Psalm 13: How Long?

How long, Lord? Will you forget me forever?
    How long will you hide your face from me?
How long must I wrestle with my thoughts
    and day after day have sorrow in my heart?
    How long will my enemy triumph over me?

Look on me and answer, Lord my God.
    Give light to my eyes, or I will sleep in death,
and my enemy will say, “I have overcome him,”
    and my foes will rejoice when I fall.

But I trust in your unfailing love;
    my heart rejoices in your salvation.
I will sing the Lord’s praise,
    for he has been good to me.

– Psalm 13

Again, these words have a very contemporary ring. If Psalm 12 was about problems out there in the world, Psalm 13 is much more personal, it’s not about problems they face, it’s about the problems I face! This hasn’t been the first time we’ve met this theme in the Psalms and it won’t be the last.
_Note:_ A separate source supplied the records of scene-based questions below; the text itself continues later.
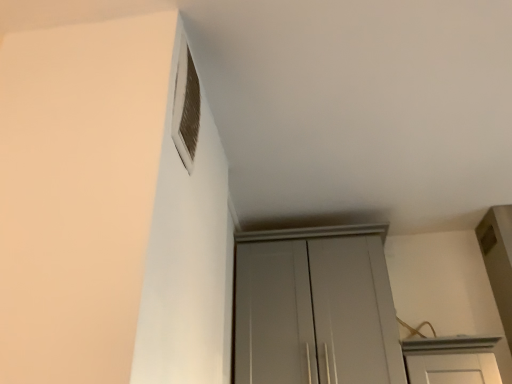
Question: Does white textured vent at upper left come in front of matte gray cupboard at center?

Choices:
 (A) yes
 (B) no

Answer: (A)

Question: Can you confirm if white textured vent at upper left is taller than matte gray cupboard at center?

Choices:
 (A) yes
 (B) no

Answer: (B)

Question: From a real-world perspective, is white textured vent at upper left below matte gray cupboard at center?

Choices:
 (A) yes
 (B) no

Answer: (B)

Question: From the image's perspective, does white textured vent at upper left appear lower than matte gray cupboard at center?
Why? Because undeserved suffering is a constant recurring theme in our lives.

Job says we are born to trouble as surely as sparks fly upward from the fire and Jesus himself tells us that in this world you will have trouble. So, what to do?
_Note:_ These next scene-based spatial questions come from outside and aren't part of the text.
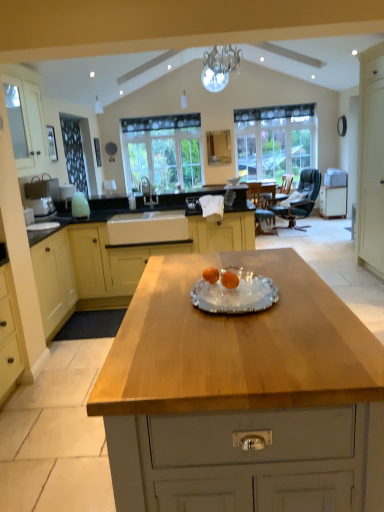
Question: Is light wood/texture cabinet at center, acting as the 3th cabinetry starting from the right, wider or thinner than white glossy sink at center?

Choices:
 (A) wide
 (B) thin

Answer: (A)

Question: From their relative heights in the image, would you say light wood/texture cabinet at center, which appears as the 2th cabinetry when viewed from the left, is taller or shorter than white glossy sink at center?

Choices:
 (A) short
 (B) tall

Answer: (B)

Question: Based on their relative distances, which object is nearer to the clear glass window at center, the 2th window from the left?

Choices:
 (A) dark green leather chair at right
 (B) white wood door at right, positioned as the third cabinetry in left-to-right order
 (C) clear glass window at center, the 1th window when ordered from left to right
 (D) light wood/texture cabinet at center, the third cabinetry from the front
 (E) wooden table at center

Answer: (A)

Question: Based on their relative distances, which object is farther from the dark green fabric armchair at center?

Choices:
 (A) wooden table at center
 (B) white wood door at right, the 3th cabinetry from the back
 (C) white wood cabinet at left, which ranks as the first cabinetry in left-to-right order
 (D) light wood/texture cabinet at center, the third cabinetry from the front
 (E) white glossy sink at center

Answer: (A)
The first thing to do is to confront reality, not to escape from it or pretend that everything is alright when it so obviously isn’t. ‘The Psalms train us in honest prayer.’ (Eugene Peterson)

The second thing to do, as always, is to take our troubles to God and even if necessary to express our frustration with him. Don’t worry God is big enough to cope with that (the whole of Job!).

The third thing, as we turn to God, is to find hope in him. ‘The psalmist is clear that the dread situation is beyond his own coping. There will be no way out of the trouble unless YHWH can act’ (Brueggemann).

It is not entirely evident whether verses 5–6 are a response to God’s action or an anticipation of God’s action but it as we trust in his unfailing love (shown to us most clearly in Jesus), as we see that depth of that love (shown to us most clearly at the cross) and the transforming power of that love (shown to us most clearly in an empty tomb) that we can begin to sing again – even if it’s still dark outside.